If there is no rot, then carefully repot into a bigger pot with fresh dry well-draining cactus soil; keep it dry through the winter. Around late March, you can add some kelp meal to the soil and start watering on your normal schedule.
If it is rot, then to rescue the plant you will need to cut the top of the plant off above any rot and check to make sure the cutting has no rot on the cut part at all. Spray the cut end with household peroxide to help it heal. Let the cutting dry for 2 weeks, and then plant in fresh, dry soil in a bigger pot. Keep dry until late March, and then start watering on your regular schedule.
Hi
I stumbled across your blog while looking for info on a cactus, the euphorbia ammak variegata or golden candelabra.

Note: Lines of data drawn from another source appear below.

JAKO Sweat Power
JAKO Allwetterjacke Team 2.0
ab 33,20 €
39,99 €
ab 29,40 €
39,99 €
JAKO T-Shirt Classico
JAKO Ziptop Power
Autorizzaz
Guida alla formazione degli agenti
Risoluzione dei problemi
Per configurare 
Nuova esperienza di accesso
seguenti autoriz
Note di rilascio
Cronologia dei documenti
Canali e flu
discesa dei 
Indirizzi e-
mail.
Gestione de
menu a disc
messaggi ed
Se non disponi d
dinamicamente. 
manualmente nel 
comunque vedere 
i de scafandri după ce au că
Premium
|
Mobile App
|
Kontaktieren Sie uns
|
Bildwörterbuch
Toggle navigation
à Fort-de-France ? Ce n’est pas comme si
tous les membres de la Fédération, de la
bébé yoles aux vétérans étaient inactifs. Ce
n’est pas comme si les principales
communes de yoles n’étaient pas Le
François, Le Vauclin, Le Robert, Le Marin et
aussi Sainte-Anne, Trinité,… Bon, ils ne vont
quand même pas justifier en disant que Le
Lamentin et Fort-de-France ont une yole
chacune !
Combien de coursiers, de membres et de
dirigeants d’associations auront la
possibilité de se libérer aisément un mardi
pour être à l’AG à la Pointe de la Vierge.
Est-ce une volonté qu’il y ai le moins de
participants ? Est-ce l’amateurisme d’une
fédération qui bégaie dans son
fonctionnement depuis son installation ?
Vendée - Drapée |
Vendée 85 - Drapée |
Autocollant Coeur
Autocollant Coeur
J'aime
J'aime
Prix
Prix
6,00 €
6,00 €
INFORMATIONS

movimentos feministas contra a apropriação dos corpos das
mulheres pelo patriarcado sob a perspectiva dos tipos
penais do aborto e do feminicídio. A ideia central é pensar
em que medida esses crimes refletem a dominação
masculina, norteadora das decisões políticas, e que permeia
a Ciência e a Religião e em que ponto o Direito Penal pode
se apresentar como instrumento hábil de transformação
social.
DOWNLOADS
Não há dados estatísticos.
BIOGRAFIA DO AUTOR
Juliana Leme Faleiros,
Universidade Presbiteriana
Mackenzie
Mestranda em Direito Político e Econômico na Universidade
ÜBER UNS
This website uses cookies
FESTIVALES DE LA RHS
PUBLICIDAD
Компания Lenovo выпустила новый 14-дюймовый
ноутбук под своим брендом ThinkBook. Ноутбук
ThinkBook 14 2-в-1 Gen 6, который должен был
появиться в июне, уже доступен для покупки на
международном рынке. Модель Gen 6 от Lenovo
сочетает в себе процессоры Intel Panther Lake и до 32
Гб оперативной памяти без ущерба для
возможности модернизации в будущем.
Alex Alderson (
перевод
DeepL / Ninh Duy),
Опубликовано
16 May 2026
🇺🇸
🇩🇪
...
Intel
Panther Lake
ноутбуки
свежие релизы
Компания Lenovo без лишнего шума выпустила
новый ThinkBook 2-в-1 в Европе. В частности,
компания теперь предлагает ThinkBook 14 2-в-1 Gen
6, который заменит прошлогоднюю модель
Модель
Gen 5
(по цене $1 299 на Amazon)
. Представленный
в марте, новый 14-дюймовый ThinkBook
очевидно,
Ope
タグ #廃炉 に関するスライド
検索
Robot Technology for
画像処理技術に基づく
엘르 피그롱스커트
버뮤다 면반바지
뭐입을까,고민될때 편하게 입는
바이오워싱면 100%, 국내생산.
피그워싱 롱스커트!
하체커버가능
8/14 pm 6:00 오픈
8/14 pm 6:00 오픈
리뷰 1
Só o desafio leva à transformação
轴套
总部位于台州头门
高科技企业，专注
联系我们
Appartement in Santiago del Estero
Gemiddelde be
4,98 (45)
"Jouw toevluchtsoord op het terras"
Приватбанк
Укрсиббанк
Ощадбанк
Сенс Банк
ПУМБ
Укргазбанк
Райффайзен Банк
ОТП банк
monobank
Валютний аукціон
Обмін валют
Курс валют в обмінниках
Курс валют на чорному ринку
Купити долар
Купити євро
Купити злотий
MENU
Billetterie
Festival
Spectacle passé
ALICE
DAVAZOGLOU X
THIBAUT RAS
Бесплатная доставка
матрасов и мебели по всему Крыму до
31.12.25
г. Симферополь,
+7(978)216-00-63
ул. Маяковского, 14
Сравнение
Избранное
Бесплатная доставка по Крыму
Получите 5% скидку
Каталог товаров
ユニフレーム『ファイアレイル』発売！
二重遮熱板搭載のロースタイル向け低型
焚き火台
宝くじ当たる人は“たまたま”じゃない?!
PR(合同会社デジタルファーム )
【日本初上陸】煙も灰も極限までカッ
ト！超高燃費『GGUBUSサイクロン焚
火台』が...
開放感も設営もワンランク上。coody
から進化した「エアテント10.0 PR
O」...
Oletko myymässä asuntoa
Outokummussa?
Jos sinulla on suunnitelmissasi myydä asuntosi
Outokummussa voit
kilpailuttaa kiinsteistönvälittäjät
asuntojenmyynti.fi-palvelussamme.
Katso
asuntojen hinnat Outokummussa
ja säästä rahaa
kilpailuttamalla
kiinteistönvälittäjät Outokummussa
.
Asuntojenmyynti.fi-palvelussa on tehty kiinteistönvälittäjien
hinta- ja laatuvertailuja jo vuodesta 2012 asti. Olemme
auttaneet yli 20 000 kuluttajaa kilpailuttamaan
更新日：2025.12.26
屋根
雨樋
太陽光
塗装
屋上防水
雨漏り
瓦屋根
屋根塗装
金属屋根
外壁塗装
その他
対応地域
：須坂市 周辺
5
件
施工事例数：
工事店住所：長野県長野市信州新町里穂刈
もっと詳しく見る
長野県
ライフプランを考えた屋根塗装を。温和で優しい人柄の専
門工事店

I just got my boyfriend one for Xmas. We live in Southern Nevada, where it gets extremely hot in the summer, he planted it outside with all the other cactus he has, but it has gone all limp and has been ‘sweating’ . We have had extremely cold temps right now, like 26 to 30 degrees at night and think this is most likely the problem. Should we dig it back up and bring it indoors or what would be the best way to take care of it? Thanks so much, and we will be checking out your blog now that we have found it!!
Penny
Penny,
If you are getting down to 26 it has indeed been too cold for an E. Ammak to be outside unprotected. They can take light frosts, but get pretty damaged with real freezes. Either move it in-doors or wrap it with old-style c-9 Xmas lights (the big ones that give off a little bit of heat) and then wrap it lightly in a frost blanket (a spun breathable fabric sold as a season extender at garden centers). If your E. Ammak is “sweating” sap be very careful, as the sap is poisonous and if it gets in your eyes it is a trip to the emergency room! If it has frozen hard it will have tissue damage and may start turning black and rotting, you may need to nurse it through to save it. Keep it dry and warm it up if you can. If rot starts you may need to trim off the infected parts with a knife and then douse the cut parts with hydrogen-peroxide, but again be very careful of the sap, it hurts and cause nasty rashes if it gets on the skin.
Q: We have two large cactus – both approx 5 feet tall – 18 years old. Not sure their type but they grow tall and straight with many 8-15 inch offshoots. We live in Georgia – left them outside all summer and they flourished. We left them outside one night too many though and we had an early frost. They used to bleed a milky white, now they are bleeding a redish brown sap, they have turned a sickly army green color and the tips are black. Most of the prickles are gone and several branches have fallen over and gone limp. Our beautiful plants are dying. Please if you have any advice on how we can save these plants, let us know immediately. We will do anything.
CHADPS
A: It sounds like they really froze hard. Keep them warm and dry and see if they perk up. If the black starts spreading, they are rotting and you need to cut it off to clean tissue to stop the infection. Clean the knife between cuts with rubbing alcohol. After a week or two of dry warmth you could give it some liquid kelp to try and perk it up. Kelp works like a multi-vitamin and growth stimulant.
A reader asks us to identify a plant for them. Can we figure out what the plant is? Stay tuned…
OK, there’s a photo, so it’s more likely than if there wasn’t one, that’s for sure. Let’s take a look.
But wait, that’s not all, there’s also a lovely bowl of fruit!
OK! Now, what was the question?
Hello!
Here is a plant that I have; it blooms with lovely red flowers. My
question is this:
For the first time in 10+ years, it has produced the 3 red fruits
that are in the second photo. Can you tell me what type of cactus
this is, and are they edible?
Thank you very much!
Barbara
Barbara,
It looks like you have a very nice Hylocereus. Which is also called Pitaya or Dragon Fruit, and yes it is edible (very tasty) at least as long as you haven’t used a toxic insecticide on it.